Instruction: Return only the lines starting at the line that contains "约了，等到游戏上线时，大家也能第一时" and ending with the final line of the listing; include both endpoints.

Dataset:
Content starts
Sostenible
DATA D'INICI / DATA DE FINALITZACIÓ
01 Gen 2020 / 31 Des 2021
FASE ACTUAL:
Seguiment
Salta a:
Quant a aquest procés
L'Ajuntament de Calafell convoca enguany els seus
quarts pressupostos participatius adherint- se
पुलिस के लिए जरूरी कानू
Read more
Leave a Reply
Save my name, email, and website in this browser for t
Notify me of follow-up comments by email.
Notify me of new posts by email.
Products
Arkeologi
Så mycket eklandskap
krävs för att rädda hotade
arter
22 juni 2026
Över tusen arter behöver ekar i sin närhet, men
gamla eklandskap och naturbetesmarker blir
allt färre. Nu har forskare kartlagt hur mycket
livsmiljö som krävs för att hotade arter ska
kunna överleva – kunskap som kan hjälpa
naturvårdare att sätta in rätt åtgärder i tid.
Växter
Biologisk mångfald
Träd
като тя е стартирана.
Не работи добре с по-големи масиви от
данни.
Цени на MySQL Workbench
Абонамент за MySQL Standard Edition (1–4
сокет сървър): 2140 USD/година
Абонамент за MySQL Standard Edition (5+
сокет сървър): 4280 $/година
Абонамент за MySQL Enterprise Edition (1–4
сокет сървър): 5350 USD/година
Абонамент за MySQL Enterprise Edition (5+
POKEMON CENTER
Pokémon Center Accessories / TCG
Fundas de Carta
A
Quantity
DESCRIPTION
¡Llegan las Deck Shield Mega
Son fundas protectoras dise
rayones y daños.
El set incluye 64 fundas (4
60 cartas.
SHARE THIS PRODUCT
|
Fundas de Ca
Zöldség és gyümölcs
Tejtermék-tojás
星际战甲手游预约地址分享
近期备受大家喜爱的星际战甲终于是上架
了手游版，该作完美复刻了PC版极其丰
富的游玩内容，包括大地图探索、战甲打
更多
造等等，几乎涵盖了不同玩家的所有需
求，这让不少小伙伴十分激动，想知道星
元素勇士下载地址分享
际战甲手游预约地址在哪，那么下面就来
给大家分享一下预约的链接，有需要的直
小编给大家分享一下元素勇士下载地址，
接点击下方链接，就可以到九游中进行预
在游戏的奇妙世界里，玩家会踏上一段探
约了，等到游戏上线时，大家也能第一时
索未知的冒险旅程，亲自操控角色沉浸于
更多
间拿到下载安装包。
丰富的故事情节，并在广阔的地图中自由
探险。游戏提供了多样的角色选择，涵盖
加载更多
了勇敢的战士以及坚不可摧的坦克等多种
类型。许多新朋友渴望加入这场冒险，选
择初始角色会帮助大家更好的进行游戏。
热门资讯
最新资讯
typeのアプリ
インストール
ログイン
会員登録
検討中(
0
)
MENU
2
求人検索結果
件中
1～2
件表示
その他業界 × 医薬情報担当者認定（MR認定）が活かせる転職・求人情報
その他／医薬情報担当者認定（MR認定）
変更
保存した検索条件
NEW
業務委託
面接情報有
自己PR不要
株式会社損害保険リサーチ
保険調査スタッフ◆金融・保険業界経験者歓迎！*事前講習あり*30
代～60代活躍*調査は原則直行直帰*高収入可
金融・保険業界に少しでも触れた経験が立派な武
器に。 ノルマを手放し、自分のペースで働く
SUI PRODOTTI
Content ends
Response box:
约了，等到游戏上线时，大家也能第一时
索未知的冒险旅程，亲自操控角色沉浸于
更多
间拿到下载安装包。
丰富的故事情节，并在广阔的地图中自由
探险。游戏提供了多样的角色选择，涵盖
加载更多
了勇敢的战士以及坚不可摧的坦克等多种
类型。许多新朋友渴望加入这场冒险，选
择初始角色会帮助大家更好的进行游戏。
热门资讯
最新资讯
typeのアプリ
インストール
ログイン
会員登録
検討中(
0
)
MENU
2
求人検索結果
件中
1～2
件表示
その他業界 × 医薬情報担当者認定（MR認定）が活かせる転職・求人情報
その他／医薬情報担当者認定（MR認定）
変更
保存した検索条件
NEW
業務委託
面接情報有
自己PR不要
株式会社損害保険リサーチ
保険調査スタッフ◆金融・保険業界経験者歓迎！*事前講習あり*30
代～60代活躍*調査は原則直行直帰*高収入可
金融・保険業界に少しでも触れた経験が立派な武
器に。 ノルマを手放し、自分のペースで働く
SUI PRODOTTI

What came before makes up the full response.